Il est plus de minuit et demi. Les Bizard dorment à poings fermés. On tambourine à la porte de leur caravane. Réveil brutal. C'est l'agitation générale dans le petit camping du moyen Altas. Le maire du village, avec le renfort de militaires de la Garde Royale Marocaine, sort tous les Français de leur lit : « Le ton est pressant, mais reste courtois. Il nous laisse le choix entre rester en quarantaine ici. Dans ce cas, on doit tous immédiatement lui donner les clefs de nos véhicules. Ou quitter le village sans délai. Sur-le-champ. »
Les Français d'Ouzoud prennent alors la situation avec philosophie. D'autant que, dans la journée, une info leur était parvenue, confirmée le dimanche par l'ambassade de France : depuis samedi, 0 heure, le passage entre le Maroc et l'Algésiras en Espagne est exceptionnellement rouvert pendant 48 heures. «On a tous choisi de partir au plus vite. » Plus de cent camping-caristes français prennent sans tarder le chemin de l'exode. Certains forment des petits convois, au cas ou.

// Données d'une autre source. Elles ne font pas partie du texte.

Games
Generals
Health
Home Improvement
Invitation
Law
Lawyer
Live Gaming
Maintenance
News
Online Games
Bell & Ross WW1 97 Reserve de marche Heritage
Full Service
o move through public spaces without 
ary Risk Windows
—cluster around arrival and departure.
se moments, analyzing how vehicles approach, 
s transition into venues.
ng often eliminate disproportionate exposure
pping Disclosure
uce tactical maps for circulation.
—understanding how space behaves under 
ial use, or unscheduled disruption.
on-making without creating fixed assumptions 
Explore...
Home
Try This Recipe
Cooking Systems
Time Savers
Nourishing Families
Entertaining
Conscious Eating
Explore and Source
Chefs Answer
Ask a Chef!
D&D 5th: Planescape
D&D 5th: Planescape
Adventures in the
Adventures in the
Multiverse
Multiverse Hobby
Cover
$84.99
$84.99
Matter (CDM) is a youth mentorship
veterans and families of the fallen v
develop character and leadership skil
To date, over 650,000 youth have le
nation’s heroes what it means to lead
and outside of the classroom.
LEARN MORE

Il y a les Bizard de Nice, Bernard et Jocelyne Clappe de la région lyonnaise, les Carcassonnais Alain et Catherine Lebesne, André Robillard, le marseillais, Brigitte et Dominique Chentouf de la région d'Alençon dans l'Orne et les retraités vendéens Keith et Odile Brown. Il leur faudra plus de 10 heures pour parcourir les 850 kilomètres qui les séparent de l'enclave espagnole : « On est tous solidaires. À aucun moment, on ne stresse »
Prisonniers sur un bout d’asphalte
Mais dimanche tard dans la nuit, à l'arrivée à Ceuta, c'est la douche froide. La réouverture exceptionnelle de la frontière a été remise en cause.
Le gouvernement marocain a annoncé que le délai de 48 heures visant à faciliter le retour des touristes étrangers dans leurs pays a été ramené à 24 heures. Le poste de douane espagnol, de toute façon, est fermé. Pire, les ferrys de Transmed et Balearia – qui assurent la courte liaison maritime entre les deux continents – ont tous été annulés, jusqu'à nouvel ordre.
La communauté française est dans la nasse. À Ceuta, jusqu'au poste frontière de Tajaral, une longue file des camping-cars serpente plus plusieurs centaines de mètres. On s'organise comme on peu. « On a des réserves de nourriture, mais pas pour tenir un siècle. Le plus compliqué, si ça dure, ça va être les conditions sanitaires d'évacuation des eaux usées ! » Personne ne peut cependant imaginer qu'une telle situation puisse durer. Tout en comprenant bien, hélas, que la solution ne viendra pas du gouvernement de Madrid. Avant le week-end, l'Association espagnole de la Garde civile (AEGC) exprimait en effet «son malaise », dénonçant « le fait que le passage de véhicules en continu de Ceuta à Algésiras, sans protections » augmentait « le risque de propagation de l'épidémie ». Alain qui suggérait hier qu'on les laisse tous rentrer, quitte à traverser l'Espagne en convoi sous la surveillance de l'Armée, essaie cependant d'y croire.
En affrétant, ces derniers jours, 140 vols spéciaux afin de rapatrier quelque 25 000 Français du Maroc, le Quai d'Orsay avait manifestement oublié le cas de ces centaines de petits retraités français aujourd'hui confinés sur un kilomètre carré d'asphalte entre le Maroc et l'Espagne.